(What is being asked): Pick up the "Doodles" forum thread from its last post and carry it on.

# Doodles



## Skyewillow (Dec 28, 2012)

My hands are getting sore from sewing, so I decided to do some drawing over the last couple of days to wind down.



Dread Pirate Norbert (half blind dragonscale)


Syriiven's Fishbeastie


Aemaki's Captain Jack (Half-blind blue eagle DS)


my giant, Lazarus


A little bit of poking fun at his massive appetite, and his super friendly personality.


----------



## Asira (Jun 23, 2013)

Wauw, really like them, beautiful :-D


----------



## shannonpwns (Jul 15, 2013)

Wow!! Amazing job! I love Dread Pirate Norbert! Got any more? :-D


----------



## CritterNut (Jul 15, 2013)

Love the one with the red back ground! Really dramatic


----------



## Perry the platypus (Aug 20, 2012)

Oh my gosh they look BEAUTIFUL!!! Better than my betta sewing. (Of course)

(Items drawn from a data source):
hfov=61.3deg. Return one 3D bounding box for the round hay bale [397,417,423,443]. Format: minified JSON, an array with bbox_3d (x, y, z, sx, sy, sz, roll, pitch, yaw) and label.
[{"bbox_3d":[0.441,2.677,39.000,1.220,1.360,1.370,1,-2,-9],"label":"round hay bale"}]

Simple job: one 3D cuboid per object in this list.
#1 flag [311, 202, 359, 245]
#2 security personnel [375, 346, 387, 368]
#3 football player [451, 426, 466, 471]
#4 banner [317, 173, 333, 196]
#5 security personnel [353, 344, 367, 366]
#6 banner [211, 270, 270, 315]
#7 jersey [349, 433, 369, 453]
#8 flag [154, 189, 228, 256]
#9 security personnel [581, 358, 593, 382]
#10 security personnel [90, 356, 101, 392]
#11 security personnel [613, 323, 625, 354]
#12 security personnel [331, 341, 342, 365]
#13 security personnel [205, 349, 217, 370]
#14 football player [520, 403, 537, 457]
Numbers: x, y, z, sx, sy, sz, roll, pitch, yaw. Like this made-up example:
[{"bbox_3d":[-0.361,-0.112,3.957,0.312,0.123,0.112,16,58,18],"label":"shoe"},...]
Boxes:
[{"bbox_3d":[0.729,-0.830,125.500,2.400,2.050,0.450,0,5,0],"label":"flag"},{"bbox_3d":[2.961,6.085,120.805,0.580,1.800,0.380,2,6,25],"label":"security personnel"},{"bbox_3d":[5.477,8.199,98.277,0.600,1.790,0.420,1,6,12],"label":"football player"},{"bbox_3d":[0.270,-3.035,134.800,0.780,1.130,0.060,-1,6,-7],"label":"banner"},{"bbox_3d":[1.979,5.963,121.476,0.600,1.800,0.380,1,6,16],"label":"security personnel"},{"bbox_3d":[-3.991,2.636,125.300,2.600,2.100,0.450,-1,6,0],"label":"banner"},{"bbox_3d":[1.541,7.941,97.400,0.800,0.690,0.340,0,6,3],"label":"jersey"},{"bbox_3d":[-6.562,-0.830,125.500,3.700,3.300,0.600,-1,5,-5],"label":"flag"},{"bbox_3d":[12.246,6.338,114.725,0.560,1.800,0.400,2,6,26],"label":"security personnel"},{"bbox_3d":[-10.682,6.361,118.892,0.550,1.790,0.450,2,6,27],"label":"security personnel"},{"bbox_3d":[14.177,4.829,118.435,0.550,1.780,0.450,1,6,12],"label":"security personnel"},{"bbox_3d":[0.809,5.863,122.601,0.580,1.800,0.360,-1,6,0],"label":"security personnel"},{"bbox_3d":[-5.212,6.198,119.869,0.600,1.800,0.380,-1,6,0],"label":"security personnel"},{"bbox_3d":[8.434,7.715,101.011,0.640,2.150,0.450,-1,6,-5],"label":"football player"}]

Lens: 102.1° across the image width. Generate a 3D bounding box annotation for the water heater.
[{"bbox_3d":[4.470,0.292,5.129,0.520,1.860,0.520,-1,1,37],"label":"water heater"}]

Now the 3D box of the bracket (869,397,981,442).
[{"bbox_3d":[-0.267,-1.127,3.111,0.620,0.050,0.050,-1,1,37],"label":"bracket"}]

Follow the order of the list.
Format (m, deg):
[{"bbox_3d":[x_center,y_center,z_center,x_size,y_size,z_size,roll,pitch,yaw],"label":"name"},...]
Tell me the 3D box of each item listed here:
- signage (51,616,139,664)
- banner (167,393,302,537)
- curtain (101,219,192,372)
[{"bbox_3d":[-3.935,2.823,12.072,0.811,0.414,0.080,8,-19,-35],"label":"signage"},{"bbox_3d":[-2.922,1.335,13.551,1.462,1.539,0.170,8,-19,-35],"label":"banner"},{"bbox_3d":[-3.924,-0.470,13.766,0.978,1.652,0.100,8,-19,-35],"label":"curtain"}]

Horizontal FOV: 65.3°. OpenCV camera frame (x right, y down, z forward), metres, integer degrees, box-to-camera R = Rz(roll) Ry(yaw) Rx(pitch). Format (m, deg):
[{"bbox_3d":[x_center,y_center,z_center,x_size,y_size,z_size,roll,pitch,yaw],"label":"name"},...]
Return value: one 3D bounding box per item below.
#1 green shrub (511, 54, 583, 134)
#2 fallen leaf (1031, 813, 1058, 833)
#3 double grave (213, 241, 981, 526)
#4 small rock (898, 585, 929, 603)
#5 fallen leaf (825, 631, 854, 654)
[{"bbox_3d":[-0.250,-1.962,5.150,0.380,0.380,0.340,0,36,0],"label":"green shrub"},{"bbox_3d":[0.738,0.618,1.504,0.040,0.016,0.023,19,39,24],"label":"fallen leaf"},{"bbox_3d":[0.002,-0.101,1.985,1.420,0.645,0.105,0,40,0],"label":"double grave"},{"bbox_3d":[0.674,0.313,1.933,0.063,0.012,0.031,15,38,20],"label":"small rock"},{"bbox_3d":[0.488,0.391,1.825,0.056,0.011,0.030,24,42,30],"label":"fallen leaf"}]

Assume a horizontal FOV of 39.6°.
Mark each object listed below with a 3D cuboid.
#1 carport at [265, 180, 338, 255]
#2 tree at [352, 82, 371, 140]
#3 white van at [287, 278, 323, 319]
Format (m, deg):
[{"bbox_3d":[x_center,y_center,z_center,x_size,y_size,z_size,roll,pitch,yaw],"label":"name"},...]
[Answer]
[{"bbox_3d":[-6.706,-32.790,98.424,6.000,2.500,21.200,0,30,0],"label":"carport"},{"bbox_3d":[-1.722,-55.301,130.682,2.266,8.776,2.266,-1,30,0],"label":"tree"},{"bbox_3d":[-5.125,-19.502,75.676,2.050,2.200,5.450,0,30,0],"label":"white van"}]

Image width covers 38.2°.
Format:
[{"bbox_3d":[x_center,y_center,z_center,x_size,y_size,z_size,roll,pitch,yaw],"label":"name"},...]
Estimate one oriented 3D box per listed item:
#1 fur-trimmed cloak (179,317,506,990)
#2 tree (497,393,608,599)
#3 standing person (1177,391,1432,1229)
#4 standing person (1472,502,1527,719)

(Exercise response):
----------



## ismintis (Jun 23, 2013)

Wow, you are a great artist! 
@Perry, I really liked your betta sewing though...it was adorable ^-^


----------



## MattsBettas (Dec 18, 2012)

Awesome! I absolutely love the eye patches.


----------



## Skyewillow (Dec 28, 2012)

I haven't done any more yet, I might after I get some more sewing done. ^_^


----------



## Perry the platypus (Aug 20, 2012)

ismintis said:


> Wow, you are a great artist!
> @Perry, I really liked your betta sewing though...it was adorable ^-^


Thank you, it was my first one!! ;-)


----------



## ismintis (Jun 23, 2013)

Perry the platypus said:


> Thank you, it was my first one!! ;-)


Yup! You should make more and sell them :-D


----------



## IndigoChild311 (Jun 26, 2013)

You are a perfect person!! I love all your betta art!


----------



## Skyewillow (Dec 28, 2012)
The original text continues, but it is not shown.